Document section
----
Erik posted about student evaluations last week and I took the opportunity to bring up the famous Air Force Academy study. (the paper; an accessible blog post about it).

The setup is extraordinary:

Prior to the start of the freshman academic year, students take course placement exams in mathematics, chemistry, and select foreign languages. Scores on these exams are used to place students into the appropriate starting core courses (i.e., remedial math, Calculus I, Calculus II, etc.). Conditional on course placement, the USAFA registrar employs a stratified random assignment algorithm to place students into sections within each course/semester. The algorithm first assigns all female students evenly throughout all offered sections, then places male-recruited athletes, and then assigns all remaining students. Within each group (i.e., female, male athlete, and all remaining males), assignments are random with respect to academic ability and professor.12 Thus, students throughout their 4 years of study have no ability to choose their professors in required core courses. Faculty members teaching the same course use an identical syllabus and give the same exams during a common testing period. These institutional characteristics assure that there is no self-selection of students into (or out of) courses or toward certain professors.
----
Dataset entries:
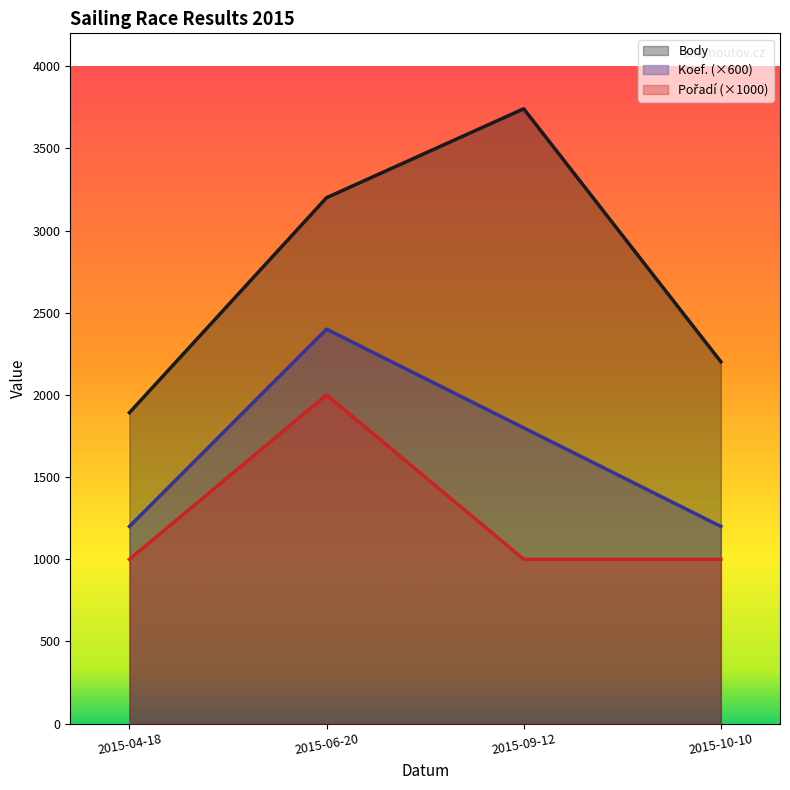

What is the value of the Body point at the 4th from the left?

2202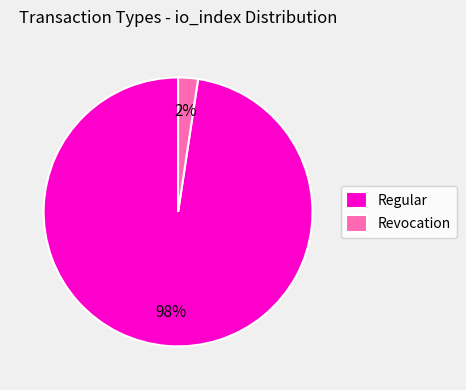

Is there any slice that represents more than half of the pie?

Yes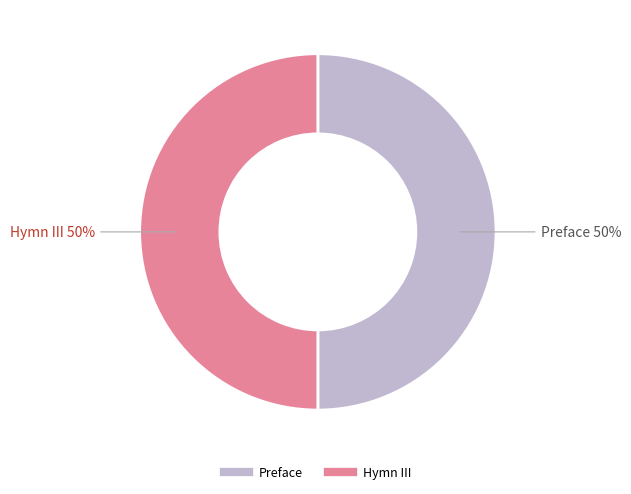

To the nearest percent, what is the average slice percentage?

50%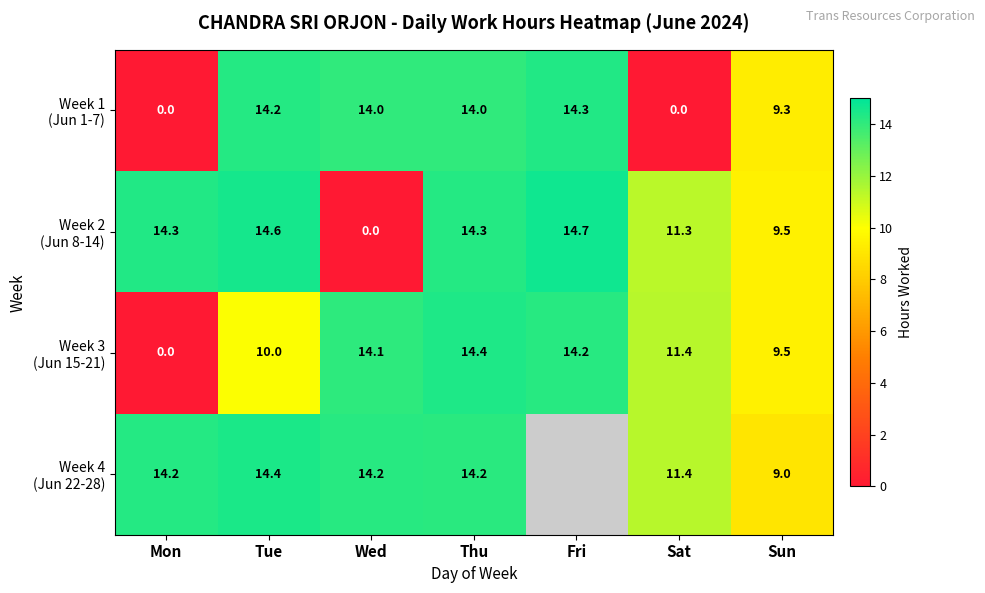

Which category has the highest value across all series?

Fri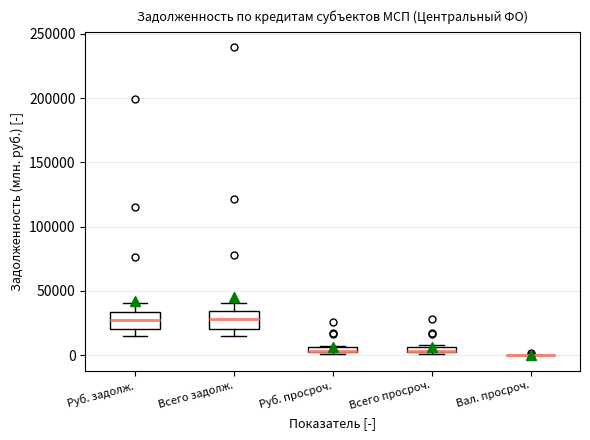

Where is the lower edge of the box for Руб. просроч. on the y-axis? The values are not printed on the chart, so give them approximately, as read against the axis.

0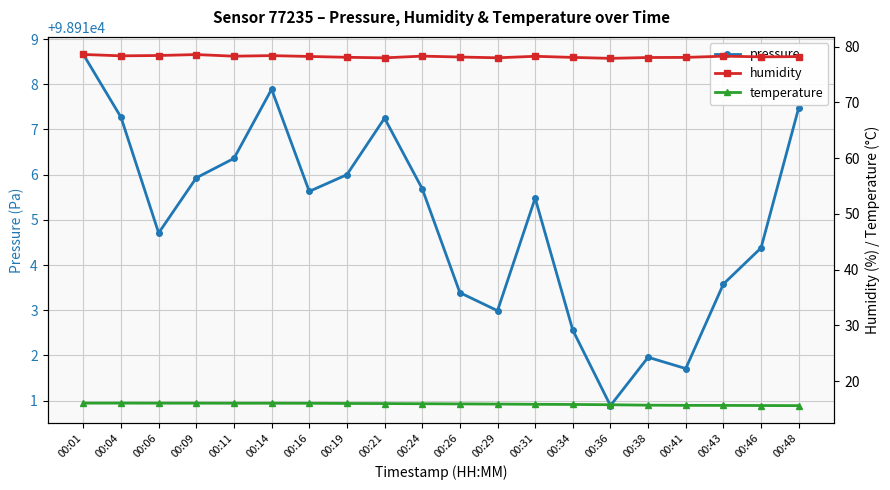

Reading right to left, transcribe all the data shown in this chart.

pressure: 98917.5	98914.4	98913.6	98911.7	98912.0	98910.9	98912.6	98915.5	98913.0	98913.4	98915.7	98917.2	98916.0	98915.6	98917.9	98916.4	98915.9	98914.7	98917.3	98918.7
humidity: 78.2	78.2	78.3	78.1	78.0	77.9	78.1	78.3	78.0	78.1	78.3	78.0	78.1	78.2	78.4	78.3	78.6	78.4	78.3	78.6
temperature: 15.6	15.7	15.7	15.7	15.7	15.8	15.8	15.9	15.9	15.9	16.0	16.0	16.0	16.1	16.1	16.1	16.1	16.1	16.1	16.1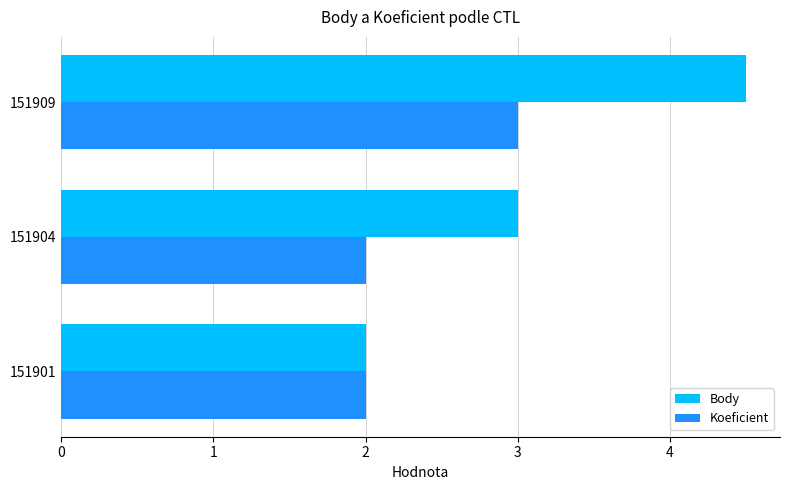

The value of Body at 151909 is 1.5. True or false?

False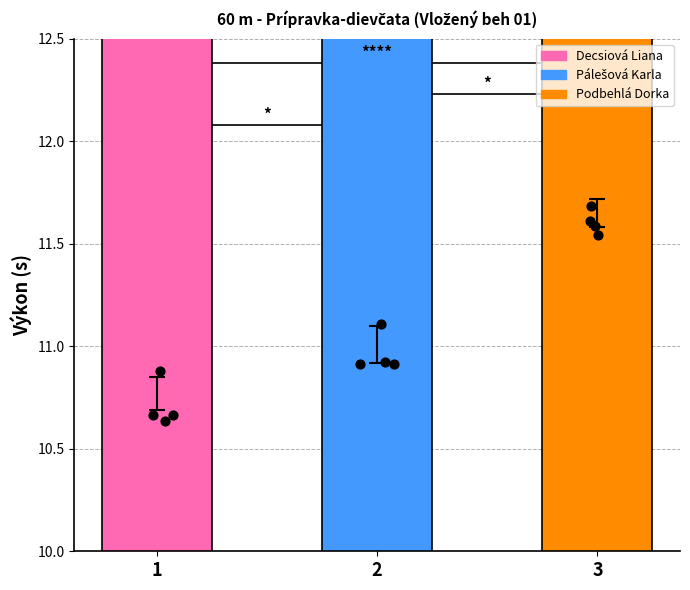

What is the ratio of the value at 1 to the value at 3?

0.9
----
Apply what you read
a) The post about the Air Force Academy study names the subjects in which students take course placement exams before their freshman year. List all of them.
b) Reproduce the passage of the Air Force Academy post between "Erik posted about" and "post about it).", inclusive.

Solutions to the tasks
a)
- Mathematics
- Chemistry
- Select foreign languages

b)
Erik posted about student evaluations last week and I took the opportunity to bring up the famous Air Force Academy study. (the paper; an accessible blog post about it).